▶ _Work instructions_: Check each line of the entries below for the word "chính", and copy the lines that have it.

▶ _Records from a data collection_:

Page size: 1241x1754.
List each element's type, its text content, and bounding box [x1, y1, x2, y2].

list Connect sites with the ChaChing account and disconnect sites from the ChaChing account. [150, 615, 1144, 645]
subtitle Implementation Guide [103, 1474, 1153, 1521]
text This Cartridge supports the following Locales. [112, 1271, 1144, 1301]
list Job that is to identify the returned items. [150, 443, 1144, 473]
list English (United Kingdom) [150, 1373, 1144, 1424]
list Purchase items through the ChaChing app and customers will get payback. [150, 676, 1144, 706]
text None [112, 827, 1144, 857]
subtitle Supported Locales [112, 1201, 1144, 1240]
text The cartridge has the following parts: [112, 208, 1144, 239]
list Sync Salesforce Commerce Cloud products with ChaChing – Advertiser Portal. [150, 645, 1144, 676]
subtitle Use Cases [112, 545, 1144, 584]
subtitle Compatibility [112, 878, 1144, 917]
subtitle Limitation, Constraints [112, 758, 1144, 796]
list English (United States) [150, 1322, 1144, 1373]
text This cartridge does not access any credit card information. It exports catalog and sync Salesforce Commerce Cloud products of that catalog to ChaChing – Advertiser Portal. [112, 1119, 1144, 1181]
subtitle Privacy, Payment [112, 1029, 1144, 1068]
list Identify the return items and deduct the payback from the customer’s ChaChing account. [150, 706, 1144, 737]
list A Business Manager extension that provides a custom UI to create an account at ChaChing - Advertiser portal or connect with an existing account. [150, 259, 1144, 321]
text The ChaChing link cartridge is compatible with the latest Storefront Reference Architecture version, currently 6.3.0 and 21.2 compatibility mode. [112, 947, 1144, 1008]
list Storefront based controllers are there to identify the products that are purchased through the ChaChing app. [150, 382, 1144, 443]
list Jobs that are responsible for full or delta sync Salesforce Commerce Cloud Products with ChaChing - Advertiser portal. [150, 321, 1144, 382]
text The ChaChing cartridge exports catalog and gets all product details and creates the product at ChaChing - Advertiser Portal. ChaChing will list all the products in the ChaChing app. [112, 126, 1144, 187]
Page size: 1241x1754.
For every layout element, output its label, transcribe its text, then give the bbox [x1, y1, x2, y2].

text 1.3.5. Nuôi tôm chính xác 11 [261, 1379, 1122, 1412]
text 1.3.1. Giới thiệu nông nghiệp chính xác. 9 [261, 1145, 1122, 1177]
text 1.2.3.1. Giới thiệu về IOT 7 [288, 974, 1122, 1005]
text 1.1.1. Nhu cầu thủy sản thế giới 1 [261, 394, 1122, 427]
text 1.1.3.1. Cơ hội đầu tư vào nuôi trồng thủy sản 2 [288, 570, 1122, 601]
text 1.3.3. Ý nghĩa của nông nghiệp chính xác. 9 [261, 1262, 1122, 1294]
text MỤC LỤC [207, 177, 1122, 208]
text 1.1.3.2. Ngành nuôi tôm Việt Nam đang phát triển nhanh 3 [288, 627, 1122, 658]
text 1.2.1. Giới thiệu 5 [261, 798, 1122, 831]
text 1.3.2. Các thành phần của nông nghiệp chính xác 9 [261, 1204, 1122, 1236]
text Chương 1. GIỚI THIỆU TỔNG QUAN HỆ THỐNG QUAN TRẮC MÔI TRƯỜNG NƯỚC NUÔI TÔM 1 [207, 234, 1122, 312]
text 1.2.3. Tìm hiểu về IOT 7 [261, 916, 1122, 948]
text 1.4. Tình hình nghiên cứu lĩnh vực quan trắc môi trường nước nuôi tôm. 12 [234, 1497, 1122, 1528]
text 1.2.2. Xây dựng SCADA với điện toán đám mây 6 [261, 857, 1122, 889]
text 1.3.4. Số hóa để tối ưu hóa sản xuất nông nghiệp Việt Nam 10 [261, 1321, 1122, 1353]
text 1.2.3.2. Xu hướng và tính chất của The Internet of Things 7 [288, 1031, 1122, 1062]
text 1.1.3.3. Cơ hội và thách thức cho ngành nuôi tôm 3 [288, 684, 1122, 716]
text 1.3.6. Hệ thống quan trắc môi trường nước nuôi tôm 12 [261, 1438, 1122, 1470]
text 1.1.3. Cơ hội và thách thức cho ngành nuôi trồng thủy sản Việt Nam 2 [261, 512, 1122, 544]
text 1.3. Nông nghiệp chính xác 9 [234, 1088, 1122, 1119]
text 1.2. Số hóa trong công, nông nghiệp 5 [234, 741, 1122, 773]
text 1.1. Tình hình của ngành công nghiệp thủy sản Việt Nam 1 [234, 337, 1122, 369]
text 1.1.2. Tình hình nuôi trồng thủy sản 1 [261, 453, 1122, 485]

▶ _Final answer_:
text 1.3.5. Nuôi tôm chính xác 11 [261, 1379, 1122, 1412]
text 1.3.1. Giới thiệu nông nghiệp chính xác. 9 [261, 1145, 1122, 1177]
text 1.3.3. Ý nghĩa của nông nghiệp chính xác. 9 [261, 1262, 1122, 1294]
text 1.3.2. Các thành phần của nông nghiệp chính xác 9 [261, 1204, 1122, 1236]
text 1.3. Nông nghiệp chính xác 9 [234, 1088, 1122, 1119]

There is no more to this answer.